Ein Teil von jener Kraft…

von sophilos

Mephistopheles: Ein Teil von jener Kraft,

Die stets das Böse will und stets das Gute schafft.

Faust: Was ist mit diesem Rätselwort gemeint?

Eine der wohl berühmtesten Stellen von Goethes Faust und ein auch heute noch häufig verwendetes Bildnis. Denn wo Licht ist, muss auch Schatten sein. Der hellste Tag wirft den schärfsten Schatten, und an einem grauen Tag wird auch der Schatten an Kontur verlieren. Das Böse und das Gute stehen dementsprechend in einer engen Wechselbeziehung. Gäbe es das Böse nicht, wäre dann das Gute noch erkennbar? Ohne das Böse als Kontrast, würden die Grenzen verschwimmen und dem Menschen wäre es nicht gegeben, das Gute zu erkennen. Demzufolge benötigt also Licht, das Gute, den Schatten, das Böse, und der Schatten das Licht. Doch lässt sich dieses Beispiel nicht allzu leicht ad absurdum führen? Tatsächlich ist Schatten die Abwesenheit von Licht in einer Umgebung erfüllt von Licht. Diese Abwesenheit wird durch einen Unterbrecher verursacht, kurz gesagt ein Hindernis. Daraus lässt sich schließen, dass Schatten sowohl Licht als auch Unterbrecher benötigt um zu existieren, Licht dagegen besteht davon unabhängig.

Goethe zitiert hier, mit jugendlicher Selbstironie und ohne wirklich zu glauben, eine aufklärerische Auffassung: Laut Leibniz habe Gott die beste aller möglichen Welten geschaffen, damit bliebe dem Bösen sein Raum nur, um das Gute erkennbar zu machen. Auch hier entsteht durch den Schatten erst der Kontrast, der den Menschen, dem von Gott der freie Wille gegeben wurde, auf den rechten Weg führen soll. Logisch folgernd führt damit selbst die böseste Absicht des Satans, des Schattens, nur dazu, dass Gottes Plan vorangetrieben wird: Aus dem Bösen entstehe Gutes. Diese Auffassung ist aus dem vorrationalen Glauben entstanden und hält heute keiner ernsthaften Debatte mehr stand, dennoch besitzt eine solche Idee im zeitgeschichtlichen Umfeld Goethes durchaus noch ihren Reiz.

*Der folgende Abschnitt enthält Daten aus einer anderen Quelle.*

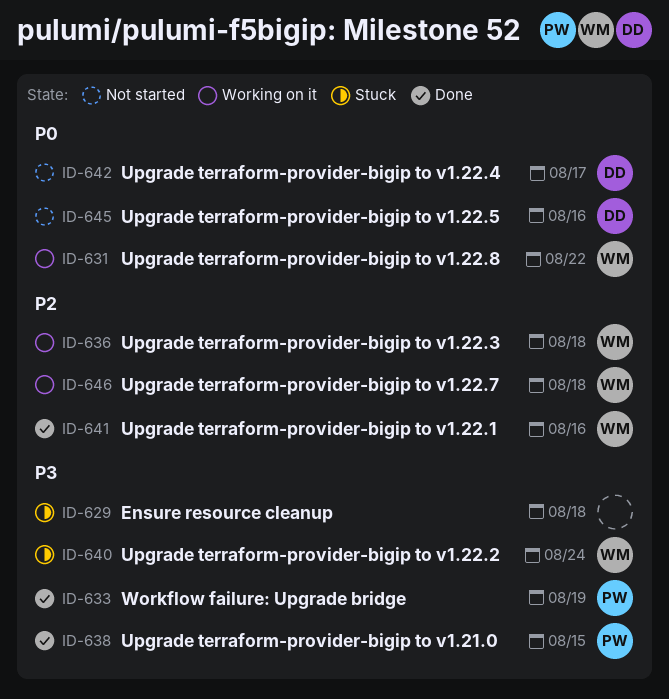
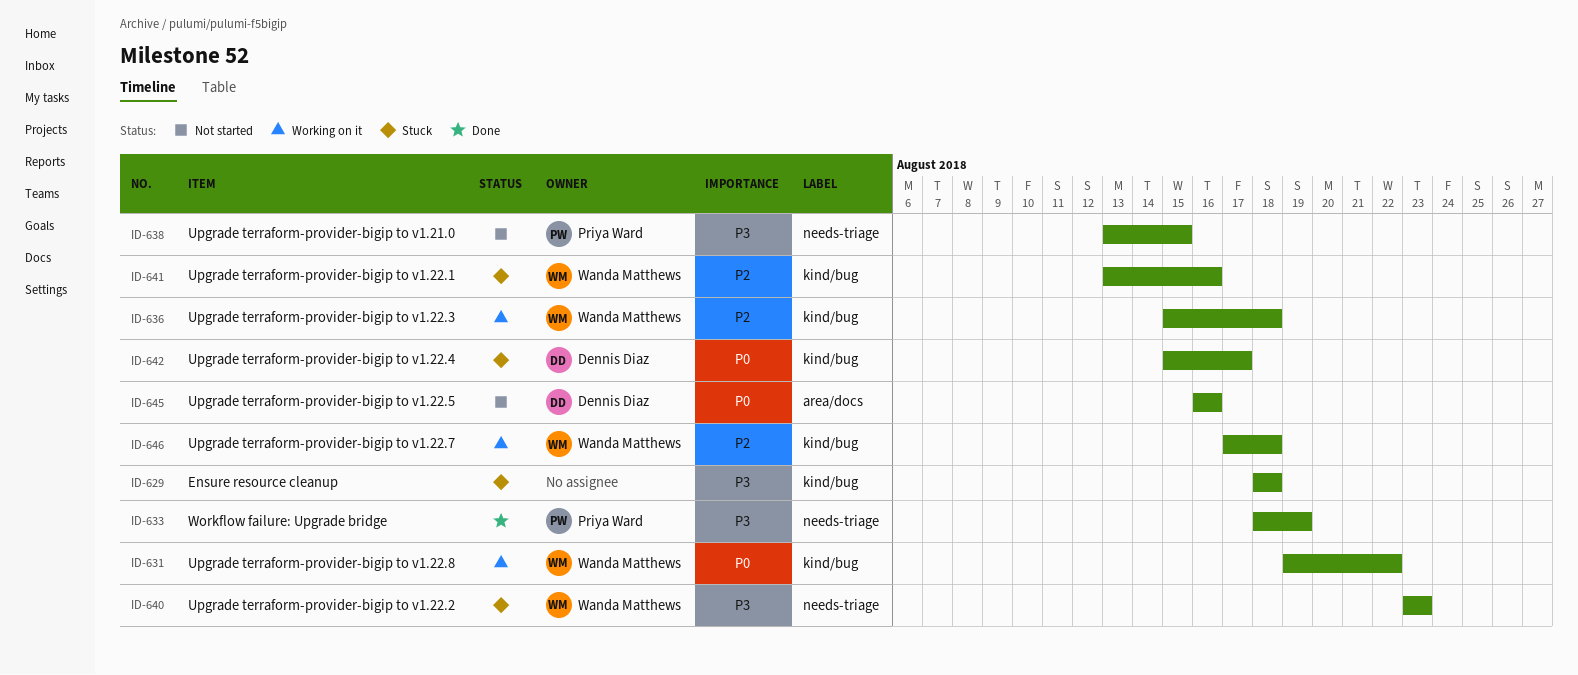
ID-638, status: Done -> Not started
ID-640, due: Aug 24 -> Aug 23
ID-641, status: Done -> Stuck
ID-642, status: Not started -> Stuck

Wenn man nun ein wenig weiter liest, so fällt es schwer, die Vorstellung aus dem Kopf zu bannen, dass Mephisto hier tatsächlich von der Entstehung der Welt spricht. Diese ist aus einer Singularität entstanden und ihm wurde, per Zufall, die Seite des Schattens zuteil. Als diese Singularität sich teilte, in Licht und Schatten, Gut und Böse, Jin und Jang und Materie und Antimaterie, muss er also zu der Einsicht gelangt sein, dass er selbst ein Teil des Bösen ist. Diese Einsicht ist nicht menschlich und verkörpert damit ein weiteres wichtiges Element seiner Persönlichkeit, denn im Menschen existieren im Gegensatz zu ihm beides, sowohl Licht als auch Schatten. Er stellt somit das Böse als das eigentlich Gute dar. Doch kann man das Böse auch abseits seiner allgemeinen Bedeutung sehen, in diesem Sinne als die Polarität zwischen Ursprung und Ende, sowie Geburt und Tod. Somit ist Mephisto Teil des natürlichen Ablaufes, der aus Zerstörung wieder eine Schöpfung hervorbringt. Mephisto stellt alles in Frage, auch diesen Ablauf von Tod und Geburt. Für ihn selbst ist dieser Weg sinnlos und ziellos, denn besser wärs, dass nichts entstünde, denn dann müsste dieser Ablauf nicht auf ewig fortgesetzt werden.